According to the review below of Bruce Soord's self-titled solo debut, which label released the album?

* Begin Excerpt provided *

Bruce Soord’s self-titled solo debut blends a singer-songwriter mantra with art rock, electronica, and ambience.

 

Bruce Soord
Artist: Bruce Soord
https://player.spotify.com/album/02z3pE32lkuNv9leZKZ41j
Label: Kscope
Time: 10 tracks / 41:00 minutes

Among the souls, I found you
The lost soul found you

This is the kind of hazy, drifting lyrical content which comprises Bruce Soord’s first solo album: poignant yet esoteric imagery typical of his writing.  These kinds of themes first resounded from albums by The Pineapple Thief and now finds a new avenue in Bruce’s solo material.  For this release, he pulls ambience from 60‘s folk psychedelia, modern electronica, and indie pop, creating something in the headspace of early Lovedrug, Radiohead, Grizzly Bear, and Porcupine Tree.  There’s also an organic undergirding of acoustic guitar throughout each of these songs that roots them in the singer/songwriter camp, casting this album as a distant cousin to David Bazan’s Fewer Moving Parts and Brandon Boyd’s solo release, The Wild Trapeze.

* End Excerpt provided *
* Begin Material provided *

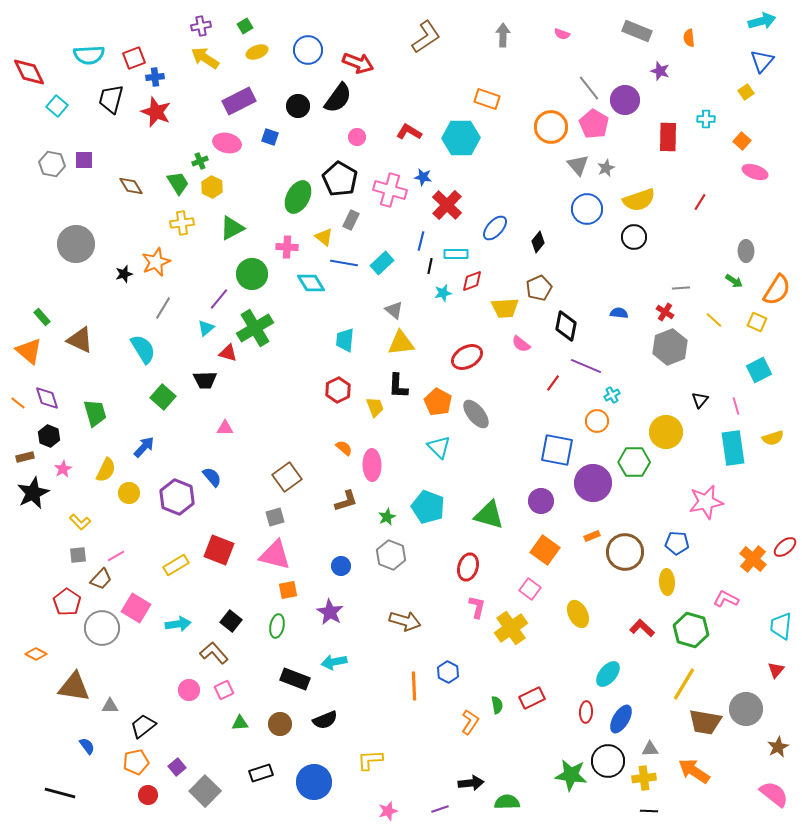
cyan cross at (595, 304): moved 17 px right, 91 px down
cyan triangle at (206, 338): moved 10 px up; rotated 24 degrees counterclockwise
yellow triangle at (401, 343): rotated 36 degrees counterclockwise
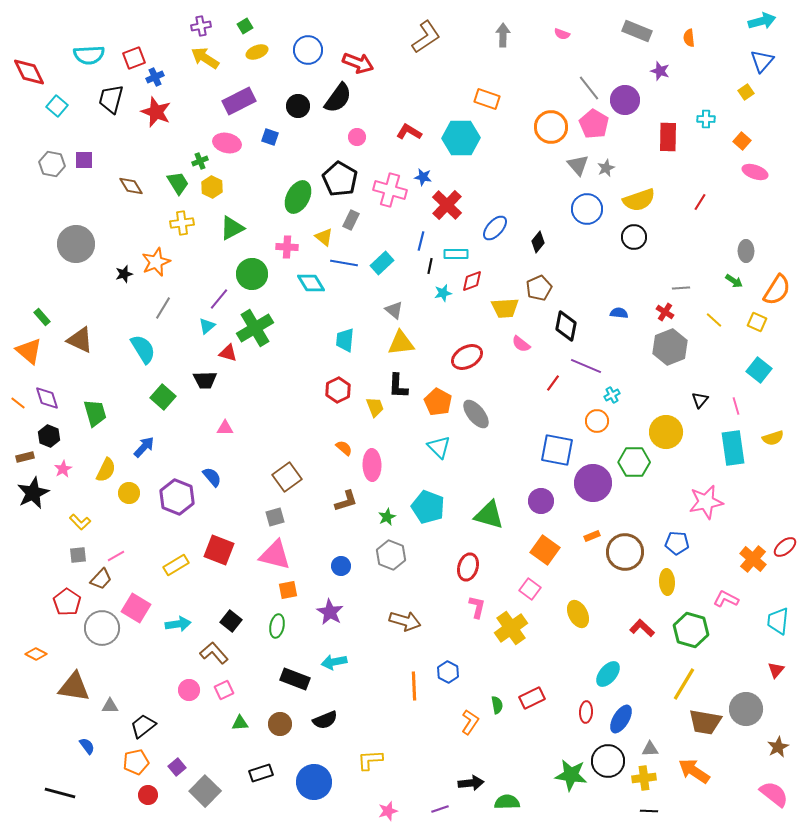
blue cross at (155, 77): rotated 18 degrees counterclockwise
cyan triangle at (206, 328): moved 1 px right, 2 px up
cyan square at (759, 370): rotated 25 degrees counterclockwise
cyan trapezoid at (781, 626): moved 3 px left, 5 px up
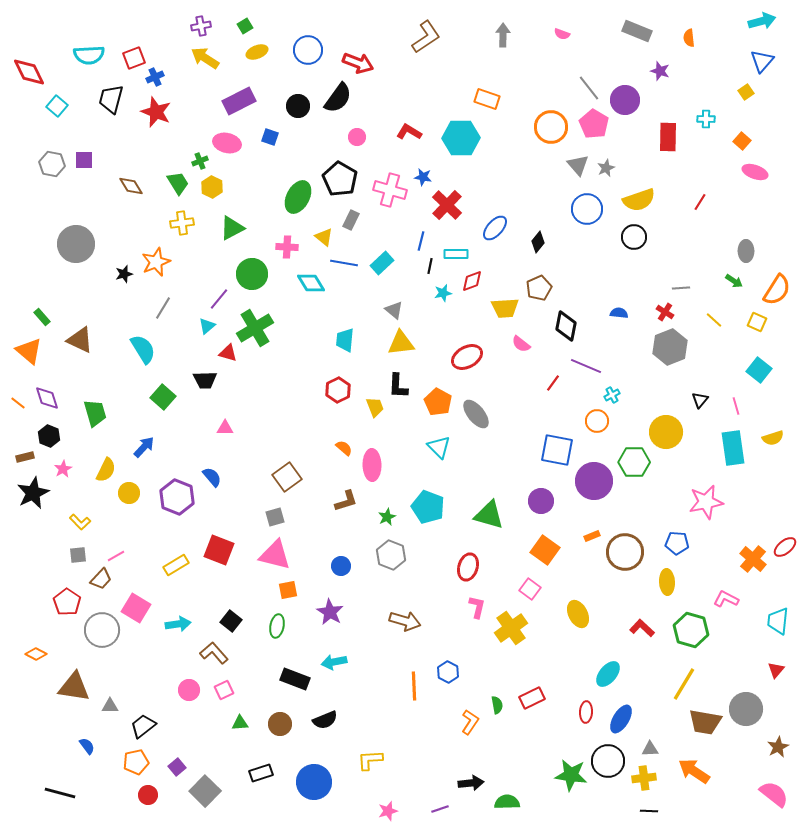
purple circle at (593, 483): moved 1 px right, 2 px up
gray circle at (102, 628): moved 2 px down
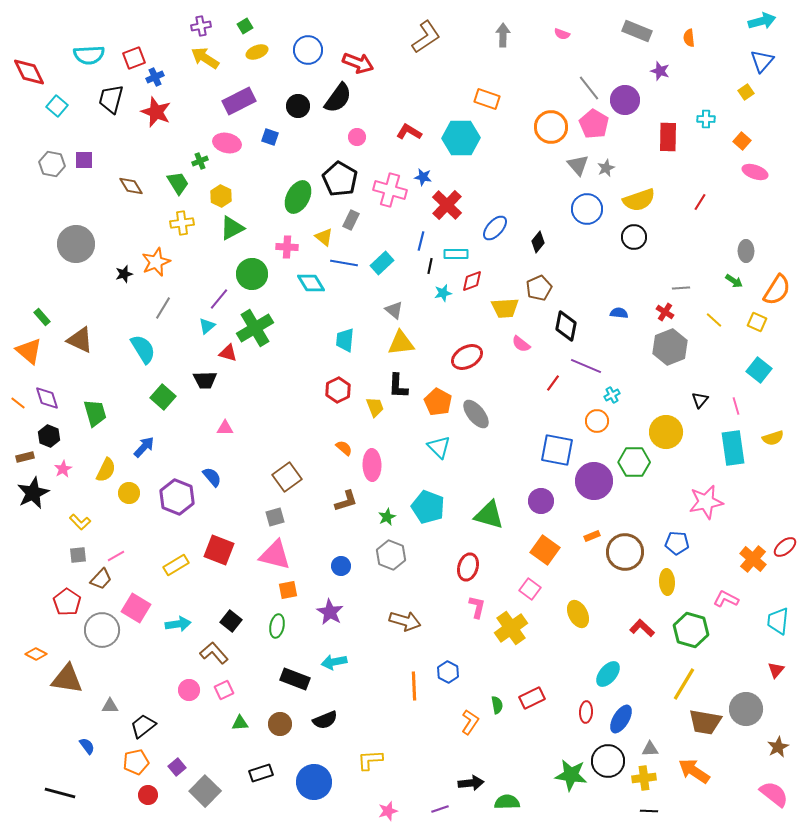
yellow hexagon at (212, 187): moved 9 px right, 9 px down
brown triangle at (74, 687): moved 7 px left, 8 px up
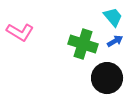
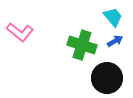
pink L-shape: rotated 8 degrees clockwise
green cross: moved 1 px left, 1 px down
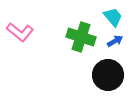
green cross: moved 1 px left, 8 px up
black circle: moved 1 px right, 3 px up
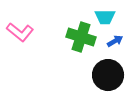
cyan trapezoid: moved 8 px left; rotated 130 degrees clockwise
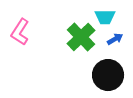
pink L-shape: rotated 84 degrees clockwise
green cross: rotated 28 degrees clockwise
blue arrow: moved 2 px up
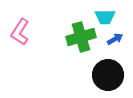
green cross: rotated 28 degrees clockwise
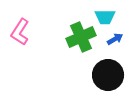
green cross: rotated 8 degrees counterclockwise
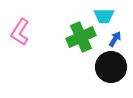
cyan trapezoid: moved 1 px left, 1 px up
blue arrow: rotated 28 degrees counterclockwise
black circle: moved 3 px right, 8 px up
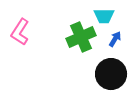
black circle: moved 7 px down
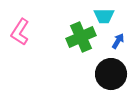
blue arrow: moved 3 px right, 2 px down
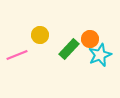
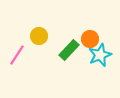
yellow circle: moved 1 px left, 1 px down
green rectangle: moved 1 px down
pink line: rotated 35 degrees counterclockwise
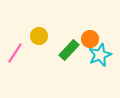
pink line: moved 2 px left, 2 px up
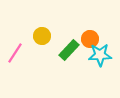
yellow circle: moved 3 px right
cyan star: rotated 20 degrees clockwise
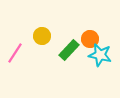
cyan star: rotated 15 degrees clockwise
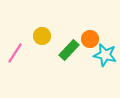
cyan star: moved 5 px right
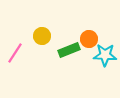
orange circle: moved 1 px left
green rectangle: rotated 25 degrees clockwise
cyan star: rotated 10 degrees counterclockwise
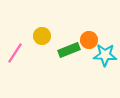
orange circle: moved 1 px down
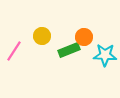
orange circle: moved 5 px left, 3 px up
pink line: moved 1 px left, 2 px up
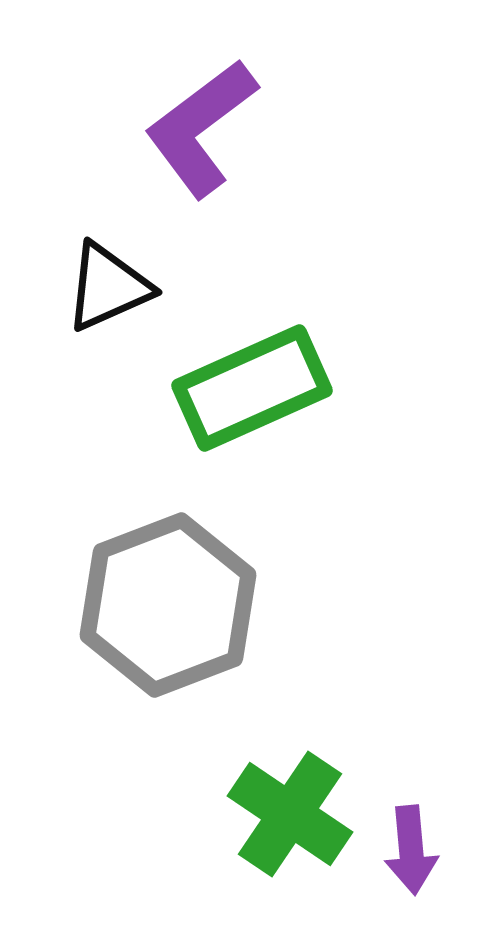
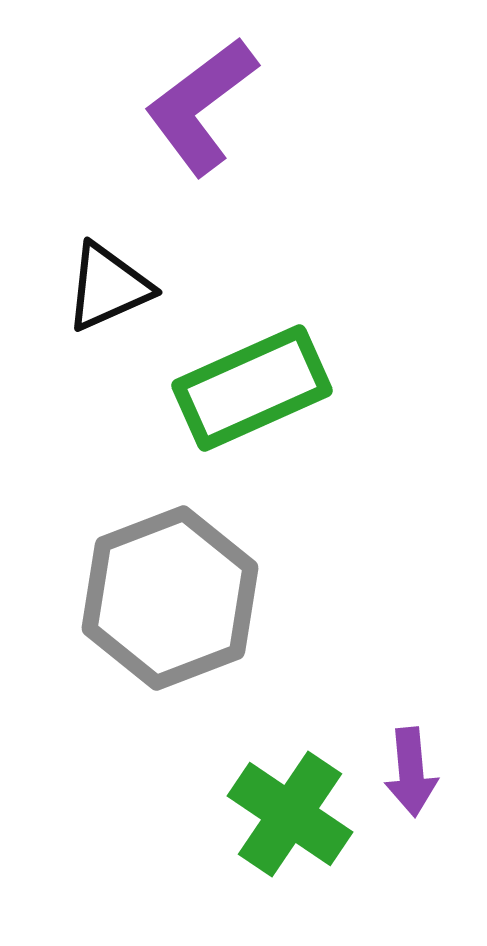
purple L-shape: moved 22 px up
gray hexagon: moved 2 px right, 7 px up
purple arrow: moved 78 px up
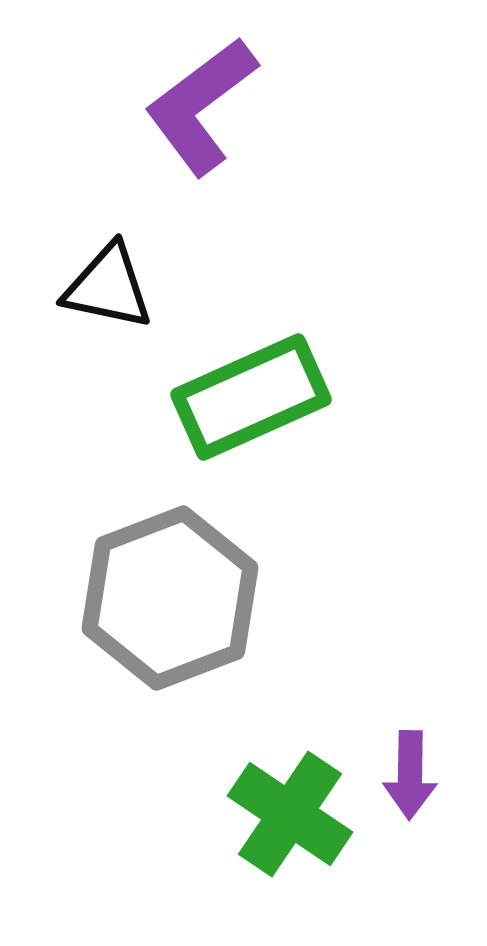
black triangle: rotated 36 degrees clockwise
green rectangle: moved 1 px left, 9 px down
purple arrow: moved 1 px left, 3 px down; rotated 6 degrees clockwise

* End Material provided *

■ **Exercise answer**
Kscope